A morte na cultura ocidental ainda é um tabu. Difícil pensar sobre o assunto, difícil conversar sobre o assunto e, mais difícil ainda, lidar com essa temática em relação às crianças.
Ela (morte) é a única certeza da vida mas parece ter que ficar soterrada em algum lugar sombrio até que venha bater à nossa porta. E agora, mais do que nunca, ela está invadindo casas e famílias sem pedir licença. O medo da morte pela contaminação de um novo vírus e as notícias diárias na televisão contabilizando quantos já partiram pairam como nuvem negra sobre nossos lares. Muitos pais acreditam que esse é um assunto para adultos e que pode ser muito pesado trazer isso para uma conversa com filhos pequenos, entretanto se esquecem que perdas acontecem constantemente ao longo da vida e que podem ser exploradas como oportunidades de aprendizado e desenvolvimento emocional.
Vivemos muitas mortes simbólicas no nosso percurso evolutivo e podemos também viver mortes reais de pessoas queridas antes que essas estejam já em idade avançada. Ainda que o esperado seja morrer “velhinho”, nem só de “esperados” é feita a vida não é mesmo?
Educação que contemple a morte
Uma educação que contemple a morte e tudo o que ela carrega em seu significado trata com mais naturalidade esse assunto que poderá ser abordado desde cedo sem necessariamente ser um bicho de sete cabeças.
Perdemos o peito da mãe no momento do desmame tão precocemente, perdemos cabelos, dentes de leite, amiguinhos que mudam de cidade, outros que mudam de escola. Vivências próprias do crescimento e amadurecimento e outras que aparecem de maneira súbita trazendo sentimentos de tristeza, raiva ou desapontamento.
Sem precisar trazer o assunto de forma mórbida e pesada, uma educação que contemple a morte traz aspectos da finitude, dos ciclos da vida, das perdas e frustrações permitindo que a criança possa expressar seus medos e sentimentos confusos e ambivalentes. Uma educação que contemple a morte, aproveita o cuidado com uma plantinha e o momento em que ela murcha como caminho para falar sobre os processos cíclicos da natureza. Em algumas famílias, a morte de um bichinho de estimação pode ser também uma oportunidade para todos poderem compartilhar suas dores e seus medos.
Pais que abrem o canal para essa temática sem tanto receio, estarão preparando um terreno mais firme para que os filhos cresçam mais resilientes e fortalecidos para lidar com adversidades futuras. Nesse processo, cada família pode abordar o tema adequando o discurso à fase do desenvolvimento em que a criança se encontra, sem mentir ou inventar histórias fantasiosas sobre o que está acontecendo.
Esse momento atual de pandemia traz, não só o risco e medo da morte como perda irreversível, como também impõe a vivência de tantas outras perdas: perda do contato presencial com pessoas queridas, perda de empregos, dinheiro e perda da liberdade de ir e vir.
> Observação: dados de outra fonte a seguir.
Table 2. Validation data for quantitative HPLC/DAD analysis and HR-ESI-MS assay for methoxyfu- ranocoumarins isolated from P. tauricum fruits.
Para as crianças: perda do convívio com os amiguinhos, perda do contato com professores e o ambiente escolar, perda de atividades esportivas, perda do contato com os avós e passeios fora de casa.
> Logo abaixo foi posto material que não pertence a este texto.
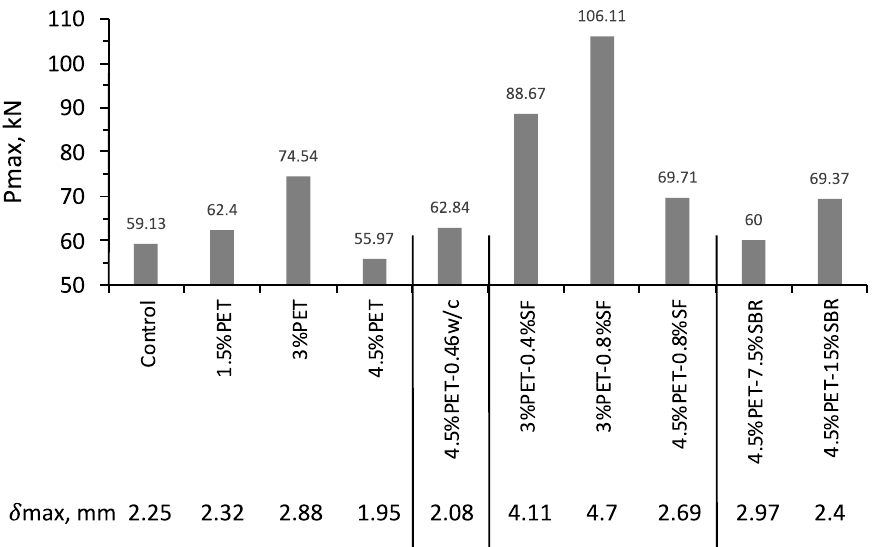
Figure 8. Effect of concrete modification on P max and δ max for RC beams without stirrups.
O medo da morte é algo que está presente dentro de cada um de nós, mas não precisamos nos paralisar por conta dele e deixá-lo dentro de uma caixinha trancado negando a sua existência. Afastar dos filhos qualquer questão que se relacione com isso é um ilusório mecanismo de proteção. Sair da paralisia significa ir abrindo espaço gradativamente para as emoções angustiantes serem verbalizadas, como também poder olhar todos os recursos e cuidados que estão ao nosso alcance para nos manter saudáveis. Podemos abrir um campo para os dois lados: reconhecer e refletir sobre o que não controlamos mas também poder validar o que conseguimos fazer para nos proteger. Nesse percurso, terá espaço para diálogos sobre as incertezas e inseguranças e também para a descoberta de ferramentas criativas para lidar com as emoções despertadas.
Como dizem os monges e mestres budistas: Nada é fixo e permanente!
Que possamos incluir a habilidade de “lidar” com o imprevisível e com o improvável como algo importante na formação de nossos filhos.
Uma educação que contemple a morte irá contribuir para o desfrute de uma vida muito melhor!